══ ENTRIES SUPPLIED

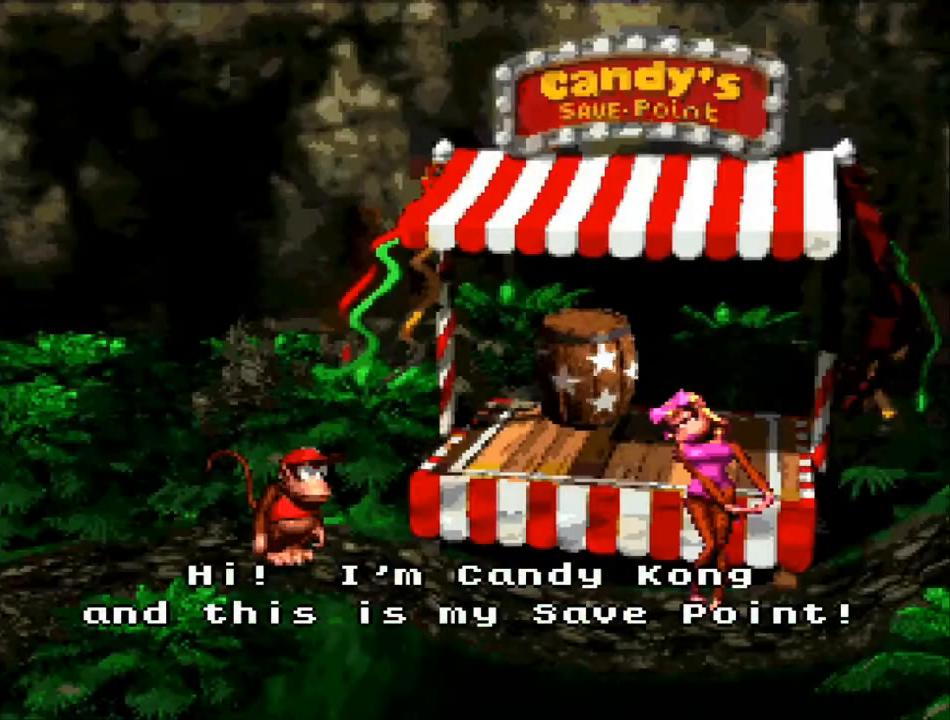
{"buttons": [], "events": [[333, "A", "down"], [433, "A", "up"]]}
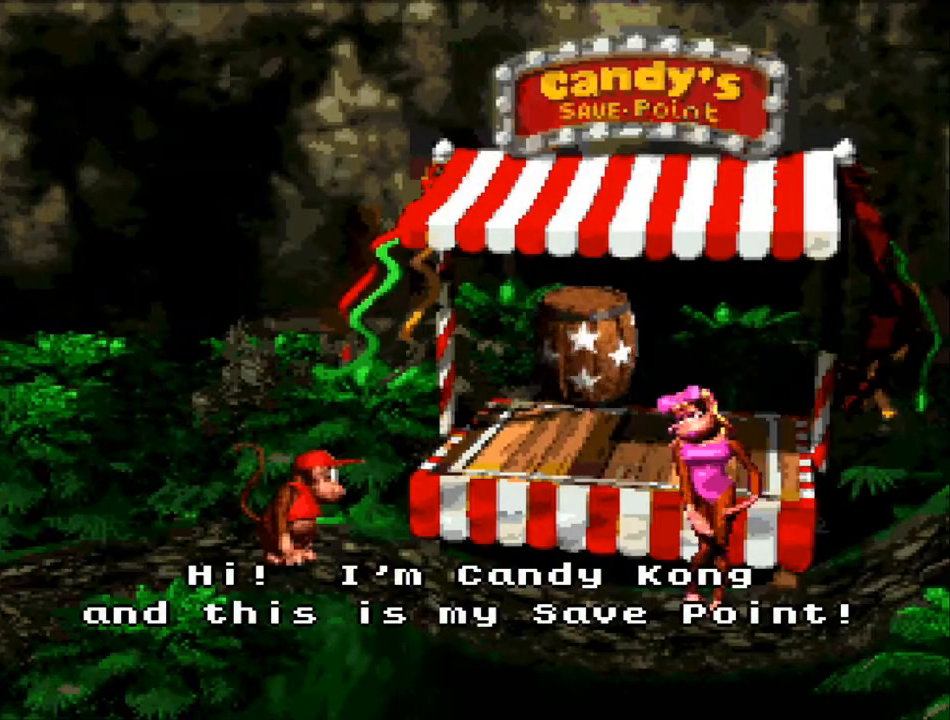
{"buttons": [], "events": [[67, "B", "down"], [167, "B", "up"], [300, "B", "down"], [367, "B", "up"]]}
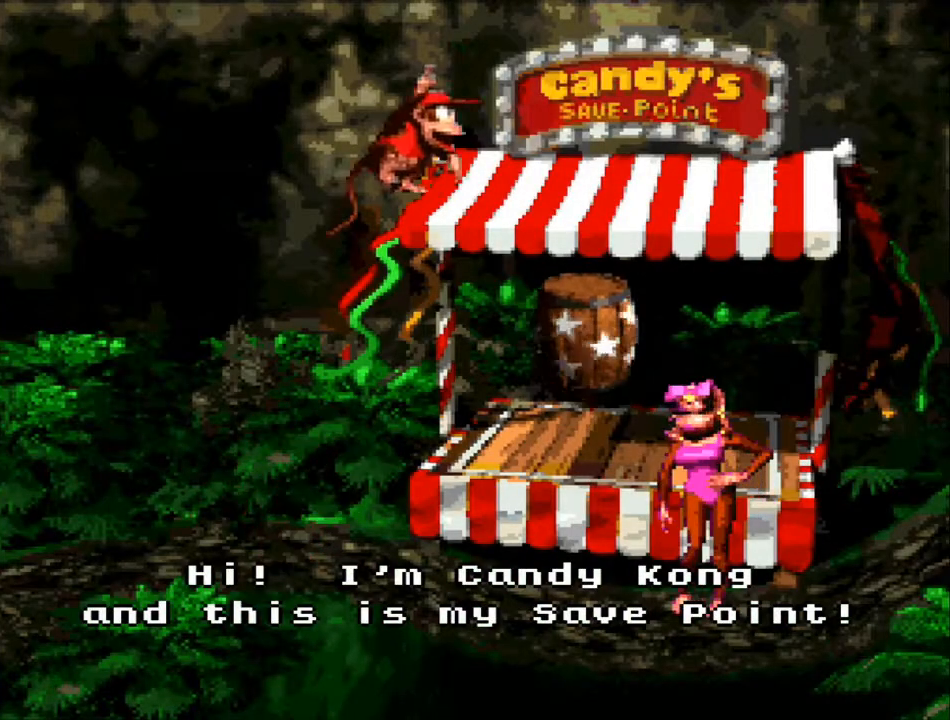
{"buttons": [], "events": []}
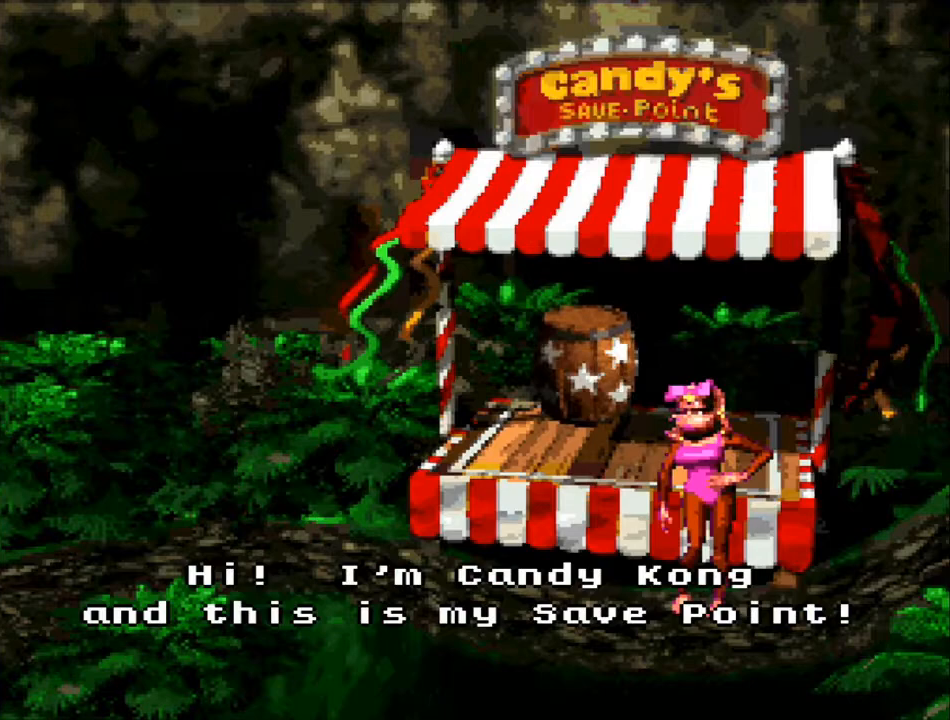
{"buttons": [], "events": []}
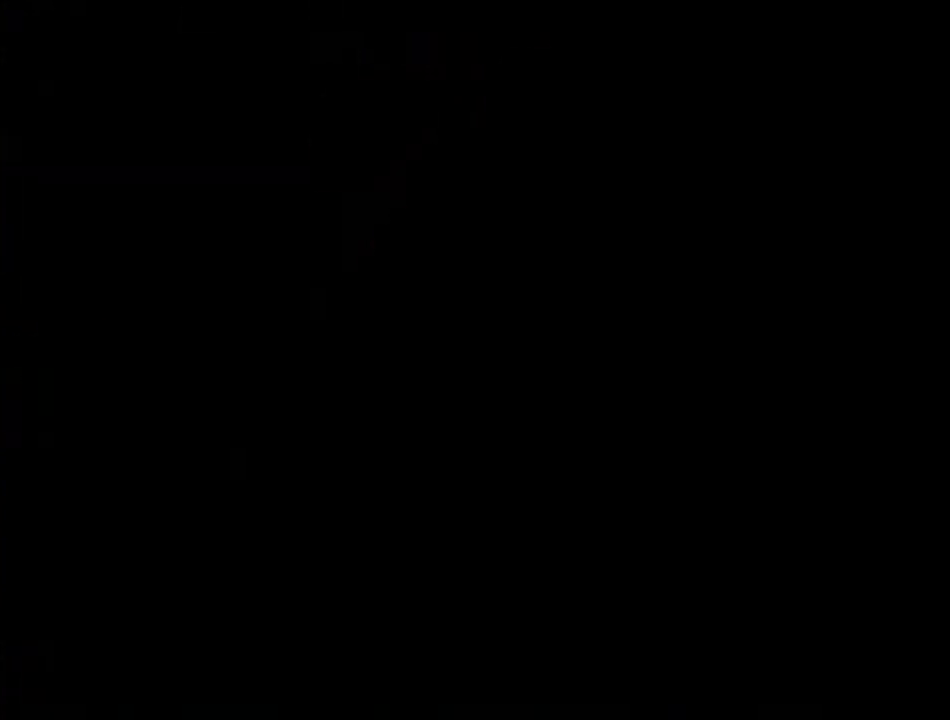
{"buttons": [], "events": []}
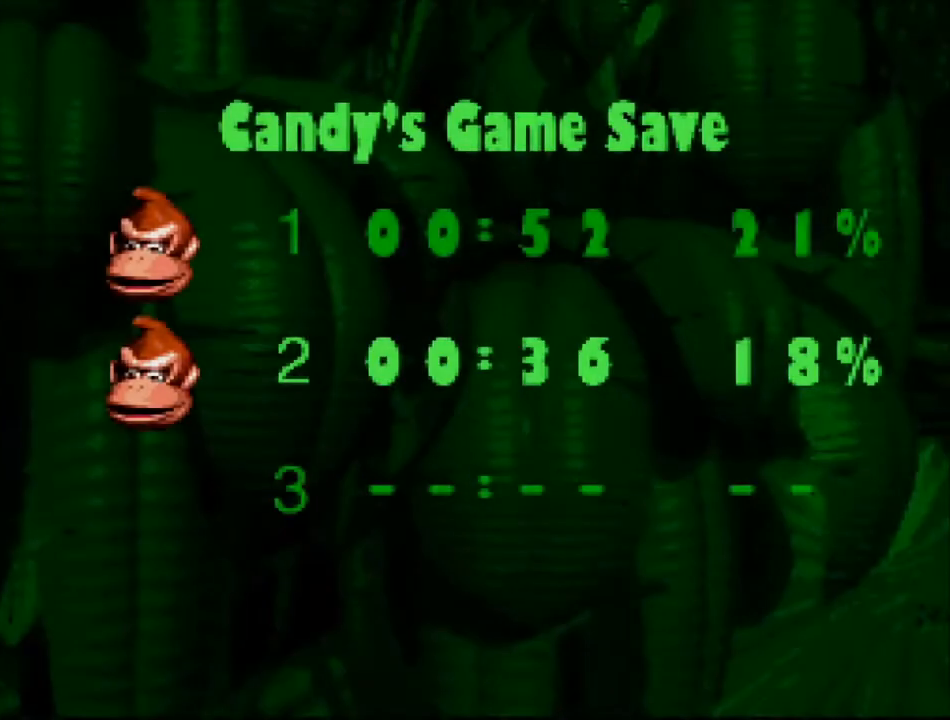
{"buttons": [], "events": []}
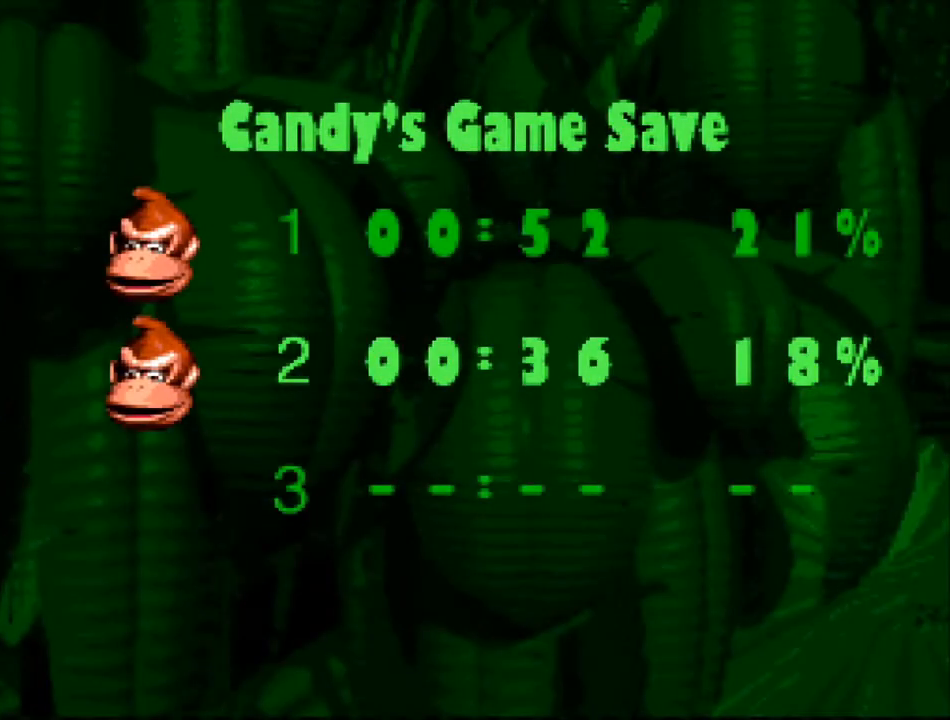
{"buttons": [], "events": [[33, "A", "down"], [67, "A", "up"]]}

════

Print each record as it appears above, dropping every picture from the copy.

_TASK RESULT_:
{"buttons": [], "events": [[333, "A", "down"], [433, "A", "up"]]}
{"buttons": [], "events": [[67, "B", "down"], [167, "B", "up"], [300, "B", "down"], [367, "B", "up"]]}
{"buttons": [], "events": []}
{"buttons": [], "events": []}
{"buttons": [], "events": []}
{"buttons": [], "events": []}
{"buttons": [], "events": [[33, "A", "down"], [67, "A", "up"]]}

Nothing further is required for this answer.